Understanding “8.12” flash flood in Suizhou, China: A meteorological analysis and implications for multi-scale prevention strategies

On August 12, 2021, Liulin Town in Suizhou, China, experienced a catastrophic flash flood from unprecedented rainfall. This study examines the dynamic mechanism using multi-source datasets. The flash flood was induced by a quasi-stationary convective system embedded within the Yangtze-Huaihe Meiyu Circulation, which was further intensified by an anomalous configuration of the Western Pacific Subtropical High (WPSH). Between 04:00 and 06:00 local time, convective cells persisted over Liulin Town, with rainfall exceeding 100 mm/h. The storm's path aligned with the local natural flood channels, intensifying the disaster's impact. Notably, the primary moisture source differed from typical southerly monsoonal transport.

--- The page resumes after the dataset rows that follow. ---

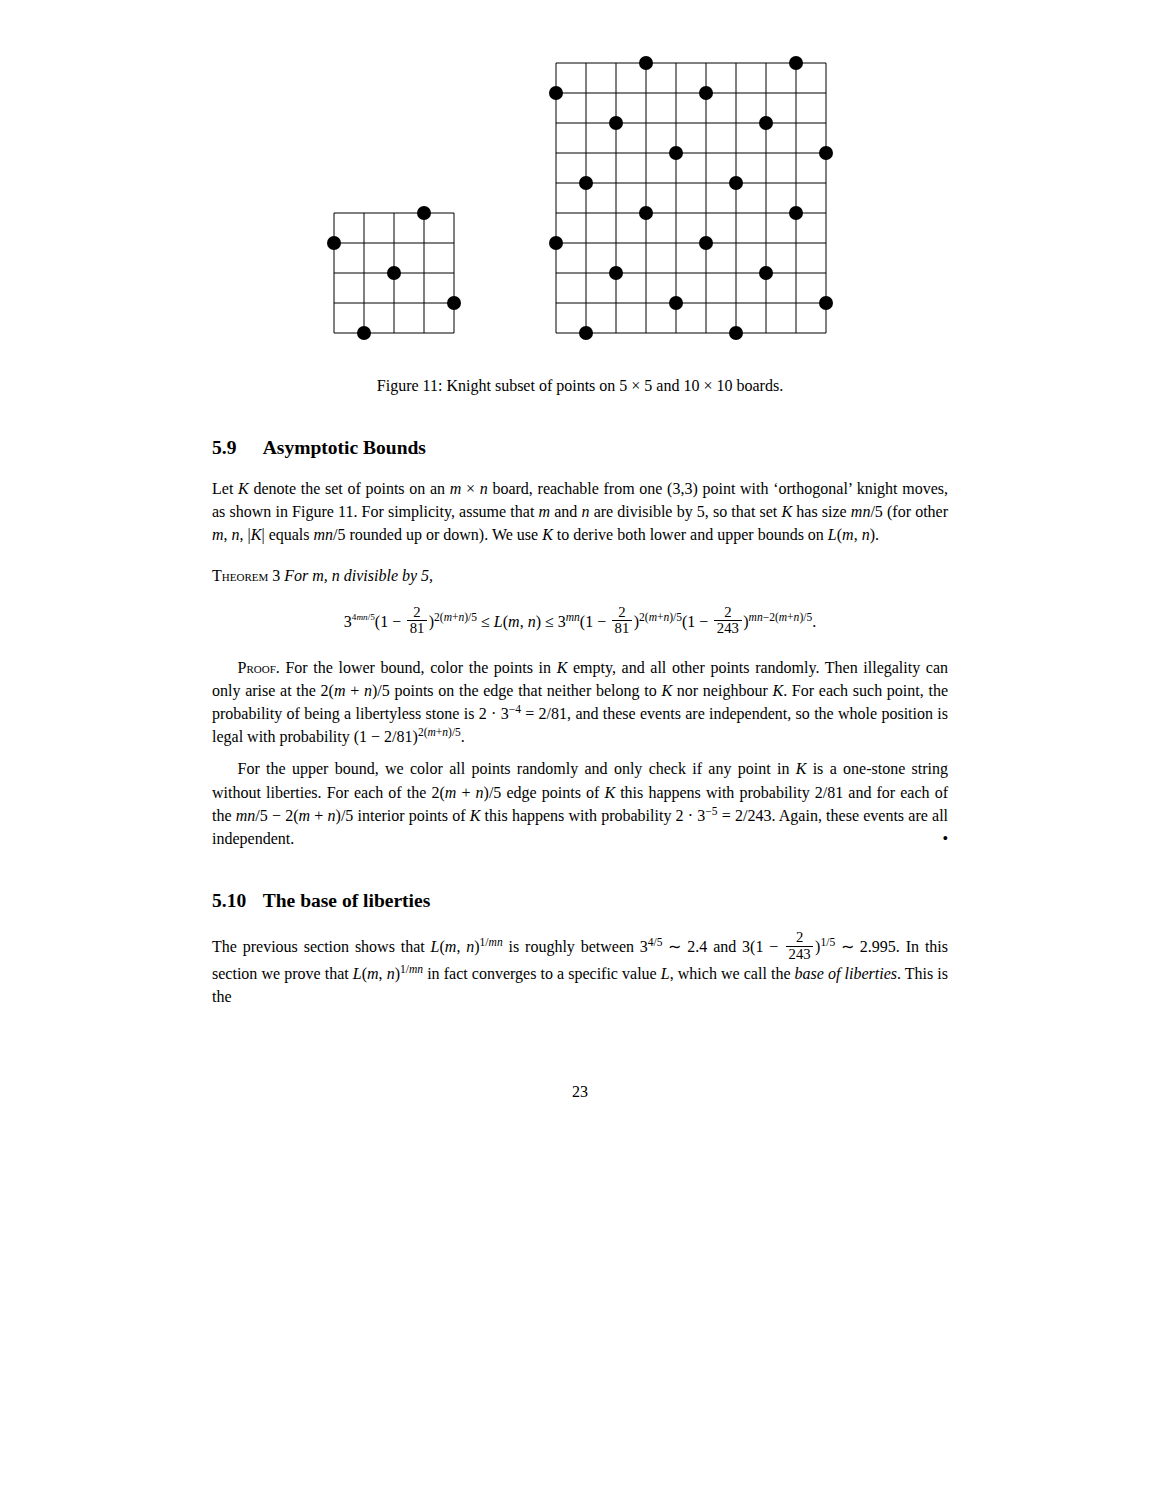Figure 11: Knight subset of points on 5 × 5 and 10 × 10 boards.
5.9 Asymptotic Bounds
Let K denote the set of points on an m × n board, reachable from one (3,3) point with ‘orthogonal’ knight moves, as shown in Figure 11. For simplicity, assume that m and n are divisible by 5, so that set K has size mn/5 (for other m, n, |K| equals mn/5 rounded up or down). We use K to derive both lower and upper bounds on L(m, n).
Theorem 3 For m, n divisible by 5,
34mn/5(1 − 281)2(m+n)/5 ≤ L(m, n) ≤ 3mn(1 − 281)2(m+n)/5(1 − 2243)mn−2(m+n)/5.
Proof. For the lower bound, color the points in K empty, and all other points randomly. Then illegality can only arise at the 2(m + n)/5 points on the edge that neither belong to K nor neighbour K. For each such point, the probability of being a libertyless stone is 2 · 3−4 = 2/81, and these events are independent, so the whole position is legal with probability (1 − 2/81)2(m+n)/5.
For the upper bound, we color all points randomly and only check if any point in K is a one-stone string without liberties. For each of the 2(m + n)/5 edge points of K this happens with probability 2/81 and for each of the mn/5 − 2(m + n)/5 interior points of K this happens with probability 2 · 3−5 = 2/243. Again, these events are all independent. •
5.10 The base of liberties
The previous section shows that L(m, n)1/mn is roughly between 34/5 ∼ 2.4 and 3(1 − 2243)1/5 ∼ 2.995. In this section we prove that L(m, n)1/mn in fact converges to a specific value L, which we call the base of liberties. This is the
23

Backward trajectory analysis using the Hybrid Single-Particle Lagrangian Integrated Trajectory (HYSPLIT) model reveals that an easterly jet over the East China Sea served as the dominant moisture supplier, marking a significant deviation from historical patterns. This deviation highlights the role of large-scale atmospheric circulation anomalies in shaping extreme precipitation. Based on these insights, we conceptually propose a multi-scale framework for flash flood prevention that could potentially integrate real-time precipitation tracking across different altitudes and timescales. This theoretical approach suggests a pathway toward more proactive flood risk mitigation by leveraging advancements in rainfall forecasting, hydrometeorological monitoring, and adaptive response systems, though further validation is needed. By shifting from passive response to active defense, this framework provides a scientific foundation for enhancing early warning systems in flood-prone regions. The findings contribute to a deeper understanding of extreme rainfall and offer practical implications for disaster risk reduction in the changing climate environment.